Nutricionista do PAS alerta para impactos da obesidade na saúde da população
O crescimento da obesidade no Brasil tem chamado a atenção de especialistas e autoridades de saúde. Nas últimas duas décadas a prevalência da doença no país aumentou 118%, segundo dados do Sistema Nacional de Vigilância em Saúde do Ministério da Saúde. O avanço está associado às transformações no estilo de vida da população, como mudanças nos hábitos alimentares, maior consumo de alimentos ultraprocessados e redução da prática de atividades físicas. O cenário se torna ainda mais preocupante quando envolve crianças e adolescentes.
De acordo com o World Obesity Atlas 2026, da Federação Mundial de Obesidade, o Brasil registra quase o dobro de jovens com excesso de peso em comparação com a média global. A tendência acende um alerta para os impactos da obesidade ao longo da vida e reforça a necessidade de ampliar ações de prevenção e incentivo a hábitos saudáveis desde a infância. Para a nutricionista do Padre Albino Saúde, Rafaela Moraes, o crescimento da obesidade está diretamente ligado ao elevado consumo de alimentos altamente calóricos, especialmente os ultraprocessados, aliado ao sedentarismo. “Isso acontece porque com o nosso estilo de vida atual mais acelerado, a capacidade de diferenciar a fome da saciedade tem ficado cada vez mais distante da rotina das pessoas. Muitas vezes comemos assistindo televisão, usando o celular ou em ambientes barulhentos, sem prestar atenção no que realmente estamos consumindo”, explica.

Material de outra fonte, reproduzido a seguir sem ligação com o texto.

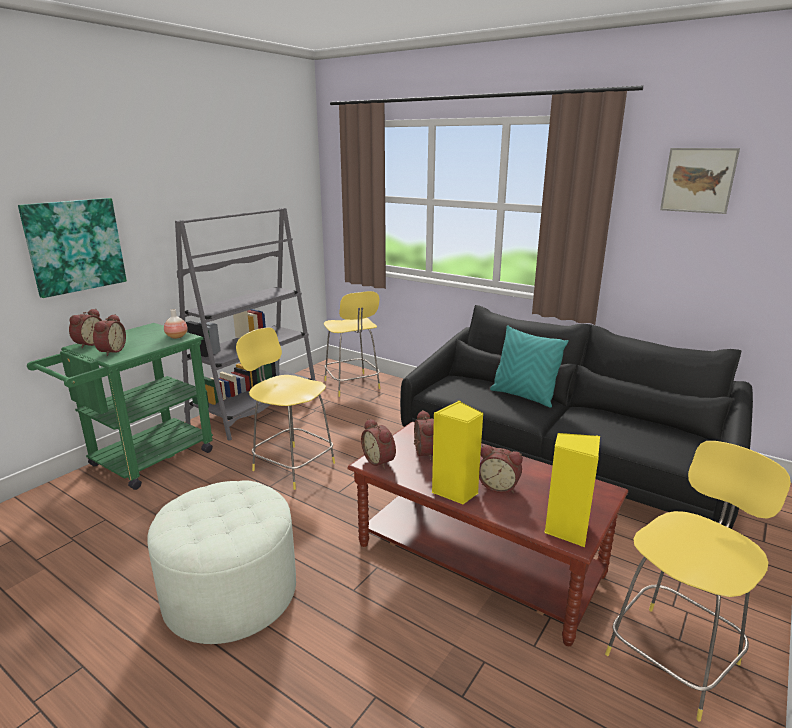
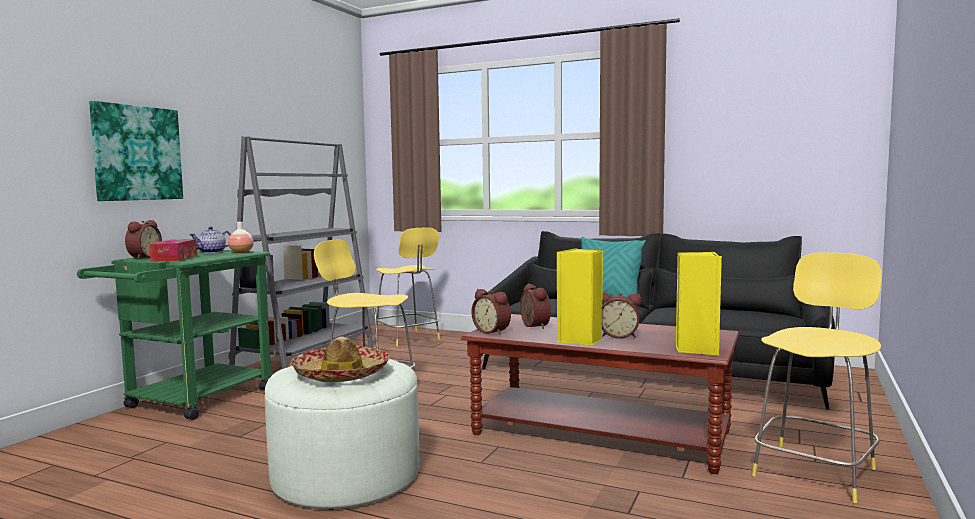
camera: 10 degrees left, 15 degrees down
alarm clock [93,314,126,356] -> tissue box [149,239,197,261]
picture [660,148,740,214] -> none
none -> teapot [189,227,231,253]
none -> hat [290,336,390,382]

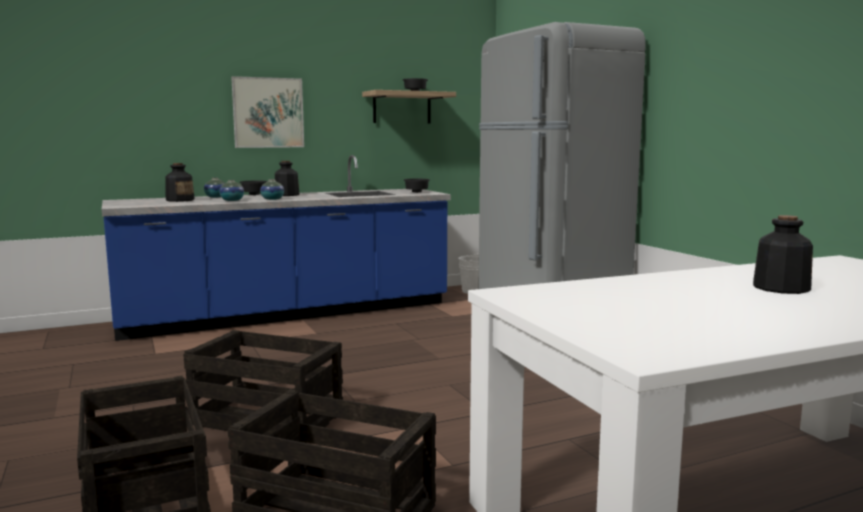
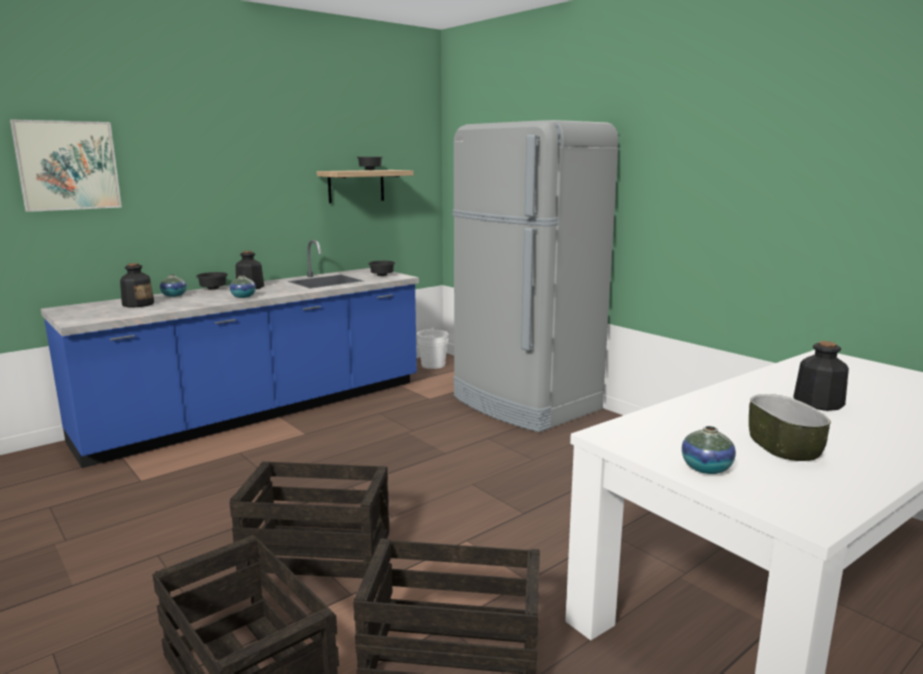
camera: 15 degrees left, 5 degrees up
vase [219,180,244,201] -> vase moved to [682,426,736,474]
picture [231,76,304,148] -> picture moved to [10,119,122,212]
none -> bowl [749,394,831,461]

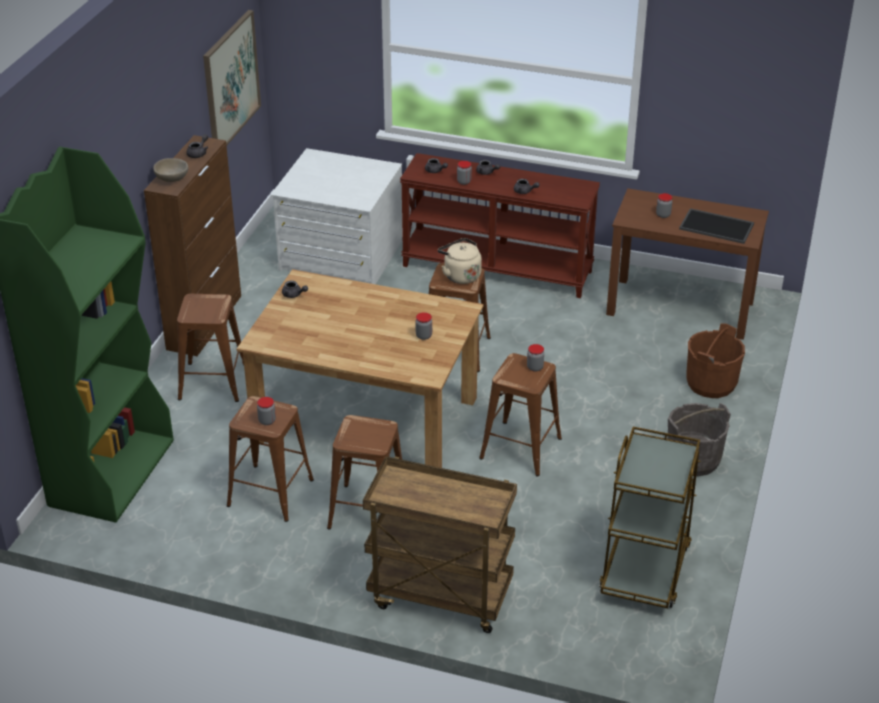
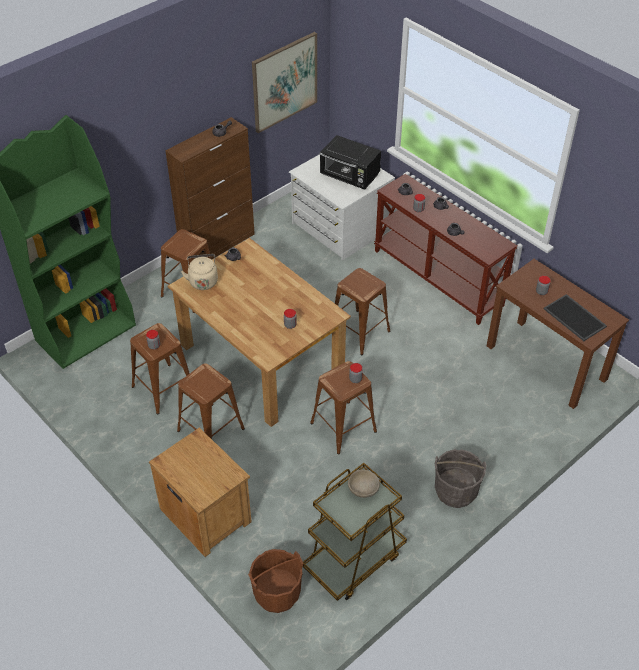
camera: 30 degrees right, 10 degrees up
beige bowl [153,158,188,182] -> beige bowl moved to [348,469,380,498]
brown cart [363,456,517,633] -> brown nightstand [149,428,252,557]
beige kettle [438,238,482,284] -> beige kettle moved to [181,254,218,290]
brown bucket [686,323,745,398] -> brown bucket moved to [248,549,303,613]
none -> black microwave [320,135,381,190]

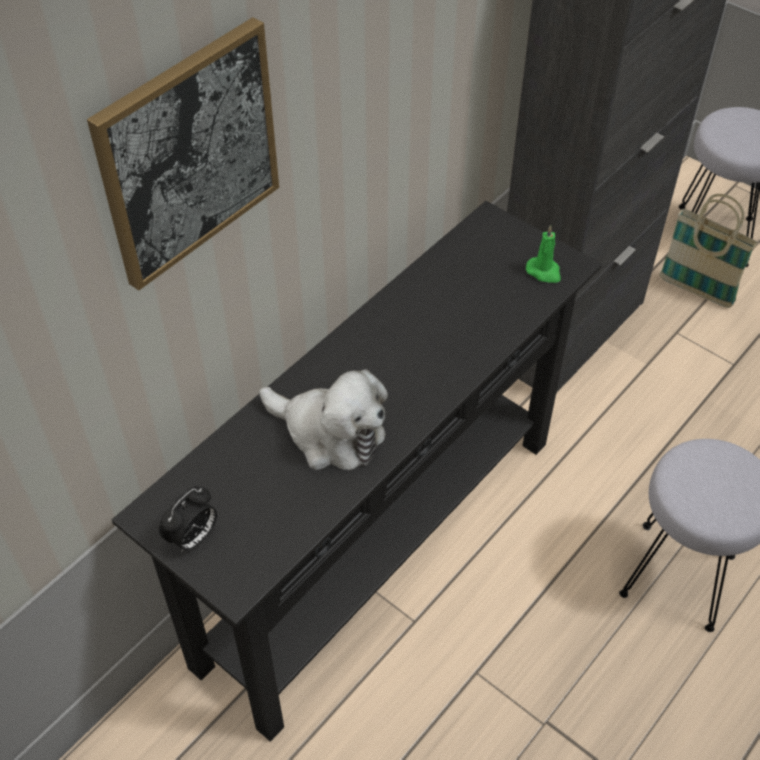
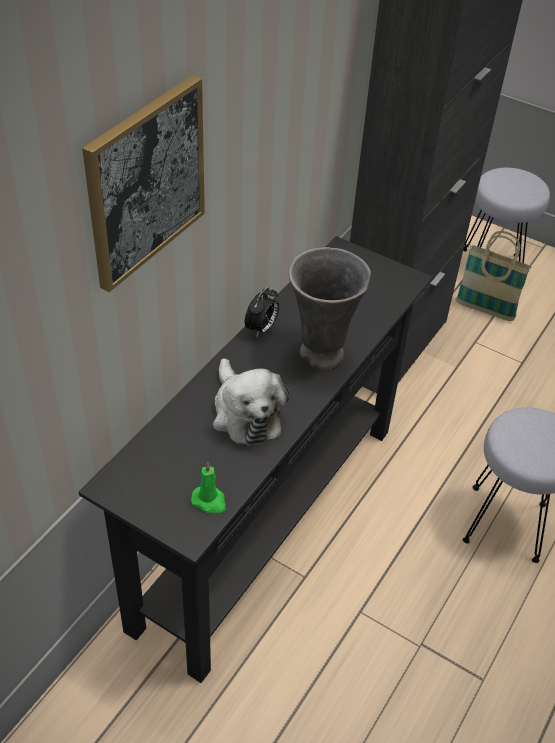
camera: 10 degrees left, 5 degrees down
alarm clock [159,486,217,553] -> alarm clock moved to [245,286,279,338]
plush toy [260,369,388,470] -> plush toy turned 45 degrees clockwise [213,358,289,447]
green candle [526,225,561,283] -> green candle moved to [191,462,226,513]
none -> grey vase [289,247,371,370]

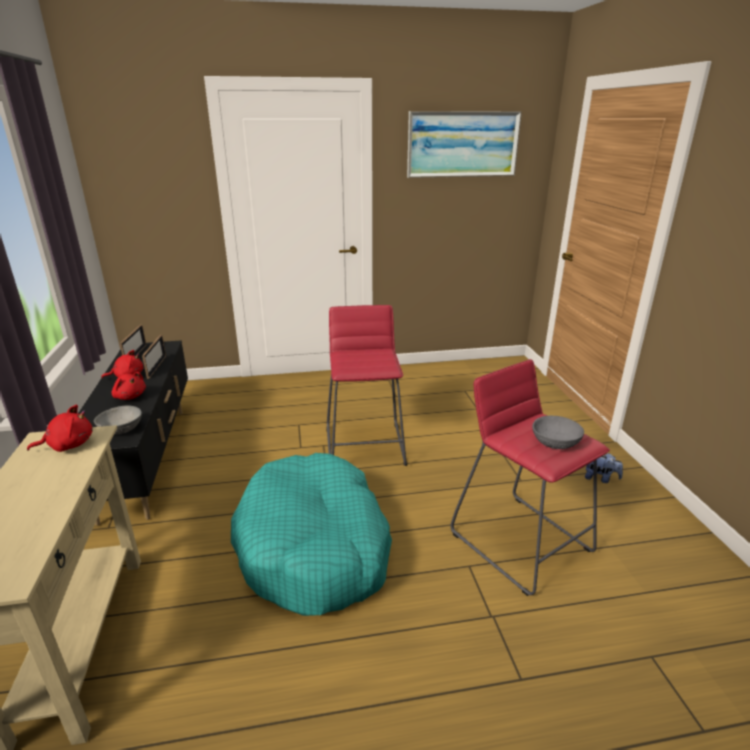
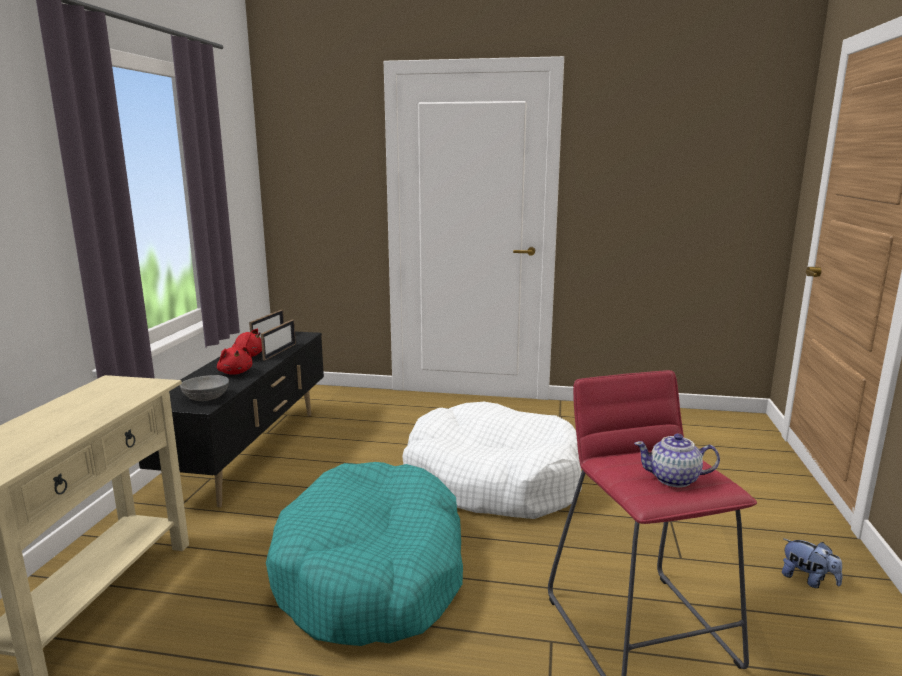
camera: 20 degrees right, 10 degrees down
red plush toy [27,404,93,452] -> none
red stool [326,305,407,466] -> white dog bed [402,402,582,519]
picture [407,111,522,178] -> none
grey bowl [532,416,584,449] -> teapot [634,434,720,487]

Sobre a obesidade, a nutricionista destaca que é uma condição genética, multifatorial e pode se manifestar ainda na infância. “Sabemos que cerca de 50% das crianças obesas se tornarão adolescentes obesos e aproximadamente 80% desses adolescentes poderão se tornar adultos obesos. No ano passado, pela primeira vez no Brasil, o número de pessoas obesas ultrapassou o número de desnutridos”, afirma. Entre os principais problemas de saúde associados à obesidade estão hipertensão arterial, diabetes, intolerância à glicose, colesterol elevado e problemas ortopédicos. Rafaela Moraes reforça que pequenas mudanças na rotina podem fazer grande diferença na prevenção e no controle da doença. “Manter uma alimentação equilibrada, com consumo diário de frutas, verduras, legumes e alimentos naturais, reduzir consideravelmente o consumo de produtos industrializados e bebidas açucaradas, praticar atividades físicas regularmente e respeitar os sinais de fome e saciedade do corpo são atitudes fundamentais para uma vida mais saudável”, orienta.
Outra dica importante é organizar a rotina alimentar, evitando longos períodos em jejum e priorizando refeições feitas com atenção plena e tranquilidade. Dormir bem, beber bastante água e limitar o tempo excessivo em frente às telas também contribuem para o equilíbrio do organismo e ajudam no controle do peso.